9) Insiders and Automatic Share Disposition Plans
We wrote to the CSA and the AMF earlier in the year (see our
June Press Release) regarding concerns about insider trading and reporting of trades by insiders at Bombardier Inc. pursuant to what's called an "automatic share disposition plan" (ASDP), which are supposed to be arms length administered programs for insiders to sell their shares. The securities regulators grant exemption orders to permit the insiders to participate in these plans. However, the regulators do not have a consistent approach across Canada and there appears to be inadequate protections to ensure the plans are administered in a fair and equitable manner subject to consistent, objective controls to prevent gaming the system.
The exemptions open the door to insider trading and deprive investors of transparency by not requiring timely reporting of trades. The CSA has responded by announcing it is conducting a review of the regime currently in place and it will not be granting any additional exemptions in the meanwhile. We eagerly await the results. See our
November Newsletter.
10) Securities Dealers Use Client Agreements to Avoid Regulatory Obligations to Clients
IIROC issued a Guidance Note this October that was striking in many ways including its sweeping condemnation of securities dealers business practices that abuse individual investors. IIROC found that its members have been using client agreements that seek to limit or avoid any liability by the dealer for providing clients with inadequate and harmful investment advice, and for any harm resulting from outsourced services used by the investment dealer. Dealers are required by law to be responsible for both. IIROC states that the use of these agreements by dealers is a violation its rules and is considered by the CSA members to be a breach of securities law. What is the regulator doing? Its "encouraging" dealers to repaper their clients agreements! That's it. There's no deadline. There's no required communication to clients expressing mea culpa. There are no enforcement proceedings. Apparently, no-one is being held accountable. How many client complaints were denied or limited by dealers relying on these abusive and illegal agreements? Is this IIROC's interpretation of reducing regulatory burden? FAIR Canada has questioned IIROC and is seeking answers. See our
November Newsletter.
11) The Slow Death of OBSI as a Banking Ombudsman
We are strong supporters of OBSI, the only true ombudsman service in Canada for customer complaints with banks and investment dealers. OBSI investigates consumer complaints independently and recommends appropriate settlements. But it has been abandoned by several of the big banks who instead offer up a captive third party service that they call an ombudsman but is not. The federal government, which regulates banks, has failed to step in. Fortunately, the Canadian Securities Administrators, with leadership from the OSC on the matter, have refused to permit the same thing to happen for clients of investment dealers who are still able to use OBSI services to help resolve their complaints.

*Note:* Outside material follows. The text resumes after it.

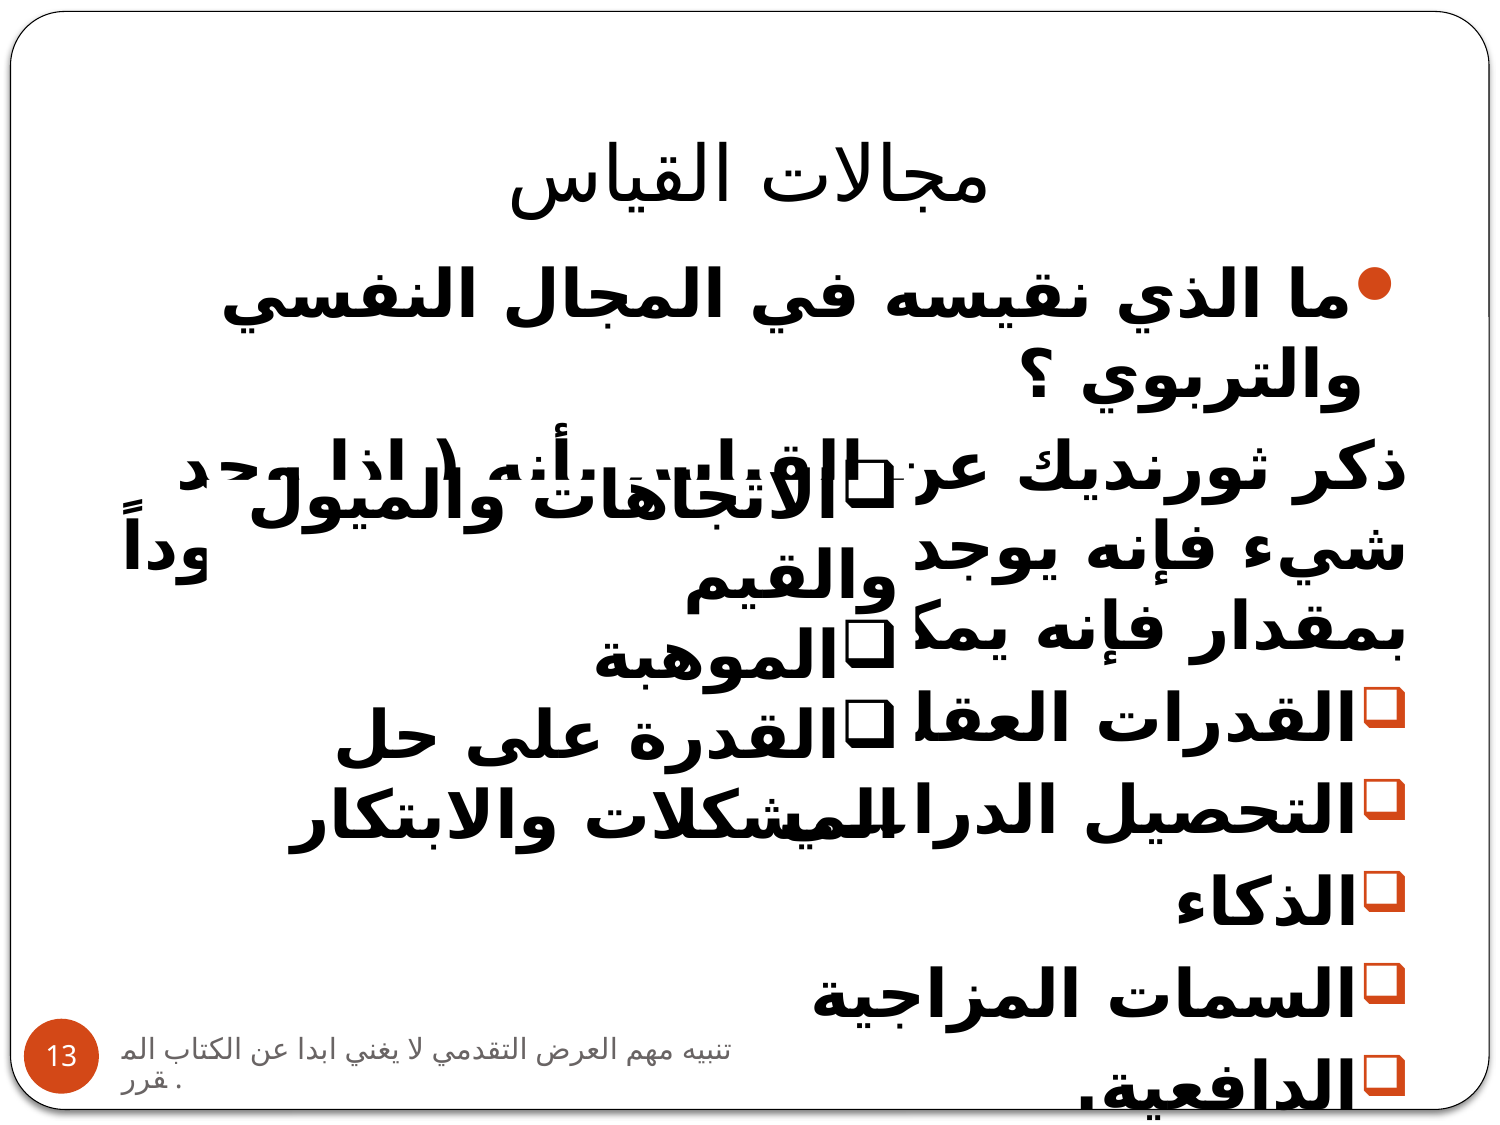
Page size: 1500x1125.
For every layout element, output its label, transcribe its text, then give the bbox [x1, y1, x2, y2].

FAIR Canada calls on the federal government to either require all banks to use OBSI or legislate a mandatory banking ombudsman for banks. See our
November Newsletter and our
op-ed published by Investment Executive for more.
12) Investor Protection Clinic at Osgoode Hall Law School
In our
December Newsletter we congratulated all those responsible for the amazing work being done by the law students at the Investor Protection Clinic at Osgoode Hall Law School. The IPC provides free legal services to help investors who cannot afford a lawyer get compensation for losses due to misconduct in the handling of their investments by their investment dealer or advisor. FAIR Canada co-founded the IPC at Osgoode two years ago with seed funding provided by the Law Foundation of Ontario and a cy-prés award from a court-approved settlement of a securities class action lawsuit.